*Try it*: Please write out every line read from the material below, copied exactly and in order, leaving out any pictures.

*Source records*:
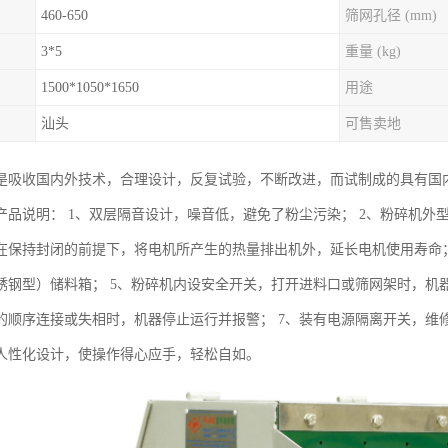
460-650
筛网孔径 (mm)
3*5
重量 (kg)
1500*1050*1650
用途
汕头
可售卖地
是吸收国内外技术，合理设计，反复试验，不断改进，而试制成的具有国
产品说明： 1、双层隔音设计，噪音低，避免了粉尘污染； 2、粉碎机外型
在保持封闭的前提下，将电机所产生的热量排出机外，延长电机使用寿命；
锈钢型）储料箱； 5、粉碎机内设安全开关，打开进料口或筛网架时，机
的顺序连接或失相时，机器停止运行并报警； 7、装有电源隔离开关，维
人性化设计，使操作得心应手，轻松自如。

*Completed exercise*:
460-650
筛网孔径 (mm)
3*5
重量 (kg)
1500*1050*1650
用途
汕头
可售卖地
是吸收国内外技术，合理设计，反复试验，不断改进，而试制成的具有国
产品说明： 1、双层隔音设计，噪音低，避免了粉尘污染； 2、粉碎机外型
在保持封闭的前提下，将电机所产生的热量排出机外，延长电机使用寿命；
锈钢型）储料箱； 5、粉碎机内设安全开关，打开进料口或筛网架时，机
的顺序连接或失相时，机器停止运行并报警； 7、装有电源隔离开关，维
人性化设计，使操作得心应手，轻松自如。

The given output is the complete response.